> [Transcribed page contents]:
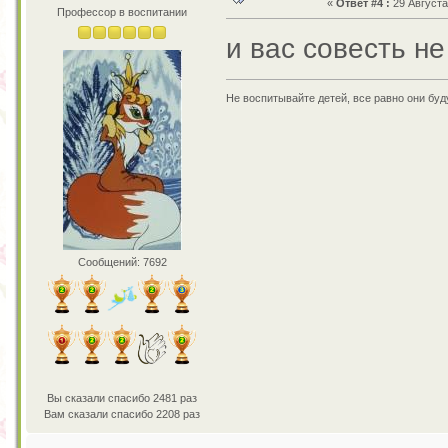
«
Ответ #4 :
29 Августа 
Профессор в воспитании
и вас совесть н
Не воспитывайте детей, все равно они бу
Сообщений: 7692
Вы сказали спасибо 2481 раз
Вам сказали спасибо 2208 раз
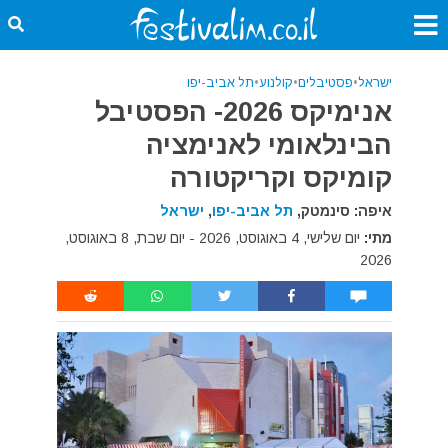
ישראל
•
פסטיבלים
•
קולנוע
•
תל אביב-יפו
אנימיקס 2026- הפסטיבל
הבינלאומי לאנימציה
קומיקס וקריקטורה
איפה: סינמטק,
תל אביב-יפו
,
ישראל
מתי:
יום שלישי, 4 באוגוסט, 2026 - יום שבת, 8 באוגוסט,
2026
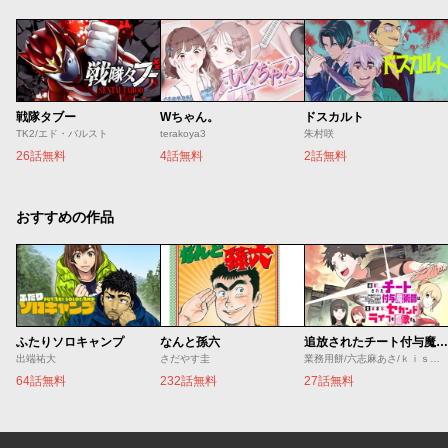
戦隊タブー
Wちゃん。
ドスカルト
TK2/エド・バルスト
terakoya3
朱村咲
26話無料
4話無料
2話無料
おすすめの作品
ふたりソロキャンプ
なんと孫六
追放されたチート付与魔術師は気ままなセカンドライフを謳歌する。 ～俺は武器だけじゃなく、あらゆるものに『強化ポイント』を付与できるし、俺の意思でいつでも効果を解除できるけど、残った人たち大丈夫？～
出端祐大
さだやす圭
業務用餅/六志麻あさ/ｋｉｓｕｉ
64話無料
232話無料
27話無料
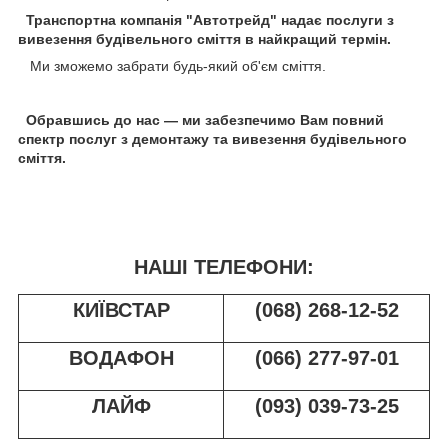
Транспортна компанія "Автотрейд" надає послуги з
вивезення будівельного сміття в найкращий термін.
Ми зможемо забрати будь-який об'єм сміття.
Обравшись до нас — ми забезпечимо Вам повний
спектр послуг з демонтажу та вивезення будівельного
сміття.
НАШІ ТЕЛЕФОНИ:
КИЇВСТАР
(068) 268-12-52
ВОДАФОН
(066) 277-97-01
ЛАЙФ
(093) 039-73-25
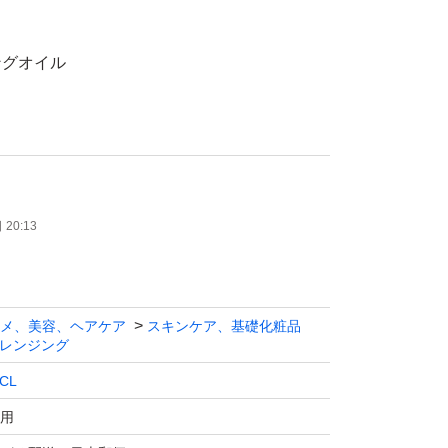
ングオイル
キンケア ファンケル メイク落とし
箱から出して中身のみ発送する場合があります
20:13
メ、美容、ヘアケア
スキンケア、基礎化粧品
レンジング
CL
用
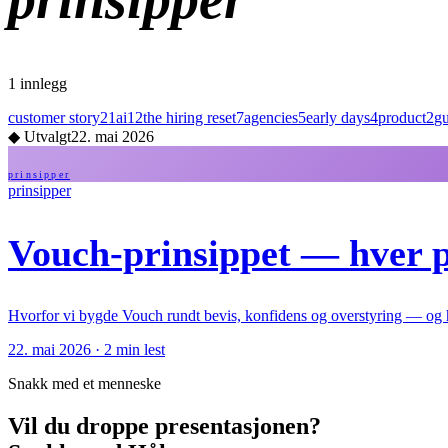
1
innlegg
customer story
21
ai
12
the hiring reset
7
agencies
5
early days
4
product
2
gu
◆
Utvalgt
22. mai 2026
prinsipper
prinsipper
Vouch-prinsippet — hver 
Hvorfor vi bygde Vouch rundt bevis, konfidens og overstyring — og h
22. mai 2026
·
2
min lest
Snakk med et menneske
Vil du droppe presentasjonen?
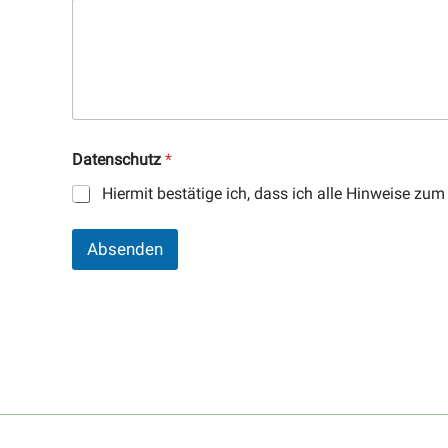
Datenschutz
*
Hiermit bestätige ich, dass ich alle Hinweise 
Absenden
A
l
t
e
r
n
a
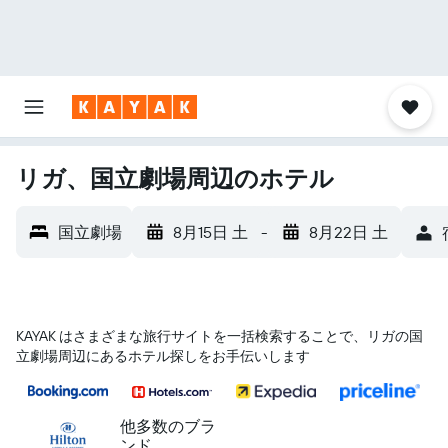
リガ、国立劇場周辺のホテル
国立劇場
8月15日 土
-
8月22日 土
KAYAK はさまざまな旅行サイトを一括検索することで、リガ​の国
立劇場​周辺にあるホテル探しをお手伝いします
他多数のブラ
ンド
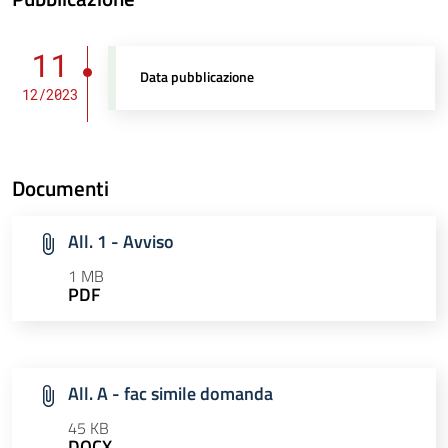
11
Data pubblicazione
12/2023
Documenti
All. 1 - Avviso
1 MB
PDF
All. A - fac simile domanda
45 KB
DOCX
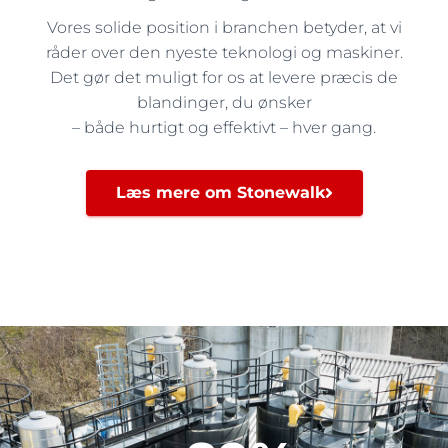
Vores solide position i branchen betyder, at vi
råder over den nyeste teknologi og maskiner.
Det gør det muligt for os at levere præcis de
blandinger, du ønsker
– både hurtigt og effektivt – hver gang.
Læs mere om Stonewalk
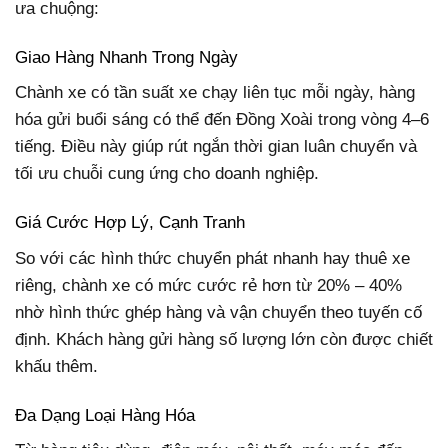
ưa chuộng:
Giao Hàng Nhanh Trong Ngày
Chành xe có tần suất xe chạy liên tục mỗi ngày, hàng
hóa gửi buổi sáng có thể đến Đồng Xoài trong vòng 4–6
tiếng. Điều này giúp rút ngắn thời gian luân chuyển và
tối ưu chuỗi cung ứng cho doanh nghiệp.
Giá Cước Hợp Lý, Cạnh Tranh
So với các hình thức chuyển phát nhanh hay thuê xe
riêng, chành xe có mức cước rẻ hơn từ 20% – 40%
nhờ hình thức ghép hàng và vận chuyển theo tuyến cố
định. Khách hàng gửi hàng số lượng lớn còn được chiết
khấu thêm.
Đa Dạng Loại Hàng Hóa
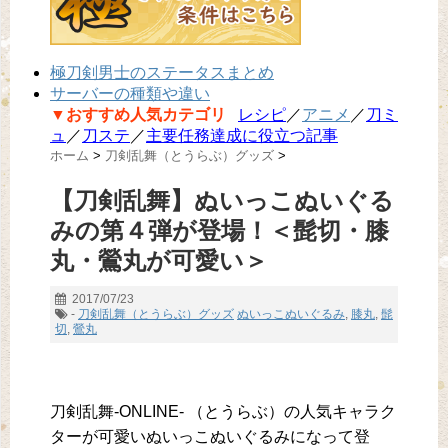
極刀剣男士のステータスまとめ
サーバーの種類や違い
▼おすすめ人気カテゴリ
レシピ
／
アニメ
／
刀ミ
ュ
／
刀ステ
／
主要任務達成に役立つ記事
ホーム
>
刀剣乱舞（とうらぶ）グッズ
>
【刀剣乱舞】ぬいっこぬいぐる
みの第４弾が登場！＜髭切・膝
丸・鶯丸が可愛い＞
2017/07/23
-
刀剣乱舞（とうらぶ）グッズ
ぬいっこぬいぐるみ
,
膝丸
,
髭
切
,
鶯丸
刀剣乱舞-ONLINE- （とうらぶ）の人気キャラク
ターが可愛いぬいっこぬいぐるみになって登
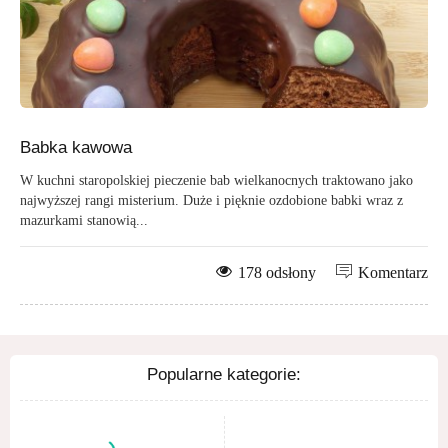
Babka kawowa
W kuchni staropolskiej pieczenie bab wielkanocnych traktowano jako
najwyższej rangi misterium. Duże i pięknie ozdobione babki wraz z
mazurkami stanowią...
178 odsłony
Komentarz
Popularne kategorie:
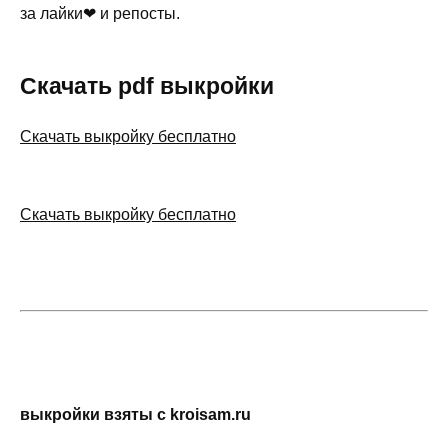
за лайки❤ и репосты.
Скачать pdf выкройки
Скачать выкройку бесплатно
Скачать выкройку бесплатно
выкройки взяты с kroisam.ru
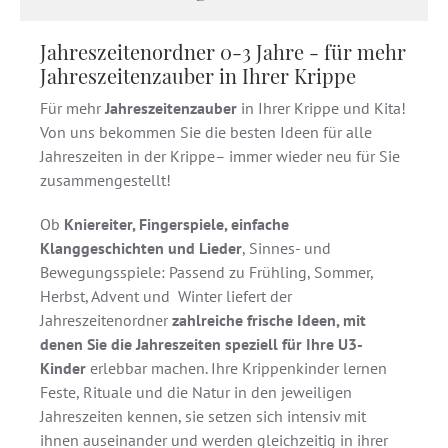
Jahreszeitenordner 0-3 Jahre - für mehr
Jahreszeitenzauber in Ihrer Krippe
Für mehr
Jahreszeitenzauber
in Ihrer Krippe und Kita!
Von uns bekommen Sie die besten Ideen für alle
Jahreszeiten in der Krippe– immer wieder neu für Sie
zusammengestellt!
Ob
Kniereiter, Fingerspiele, einfache
Klanggeschichten und Lieder
, Sinnes- und
Bewegungsspiele: Passend zu Frühling, Sommer,
Herbst, Advent und Winter liefert der
Jahreszeitenordner
zahlreiche frische Ideen, mit
denen Sie die Jahreszeiten speziell für Ihre U3-
Kinder
erlebbar machen. Ihre Krippenkinder lernen
Feste, Rituale und die Natur in den jeweiligen
Jahreszeiten kennen, sie setzen sich intensiv mit
ihnen auseinander und werden gleichzeitig in ihrer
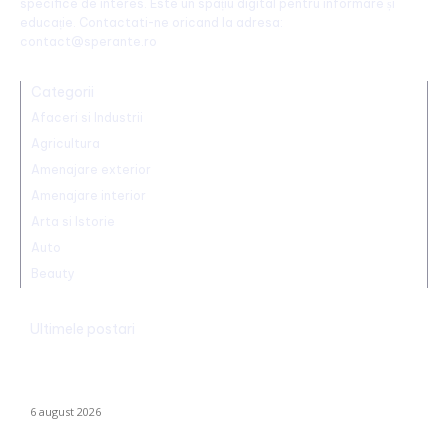
specifice de interes. Este un spațiu digital pentru informare și
educație. Contactati-ne oricand la adresa:
contact@sperante.ro
Categorii
Afaceri si Industrii
Agricultura
Amenajare exterior
Amenajare interior
Arta si Istorie
Auto
Beauty
Ultimele postari
Mario Camora, după degradarea suferită de CFR: „Să se
concentreze pe copii și tineri! Aceștia nu le iau banii mamelor și
tatălui”
6 august 2026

> [Problem requirements]:
Look through the records above and report how many lines hold the word "сміття", giving only the number.

> [Answer to this task]:
3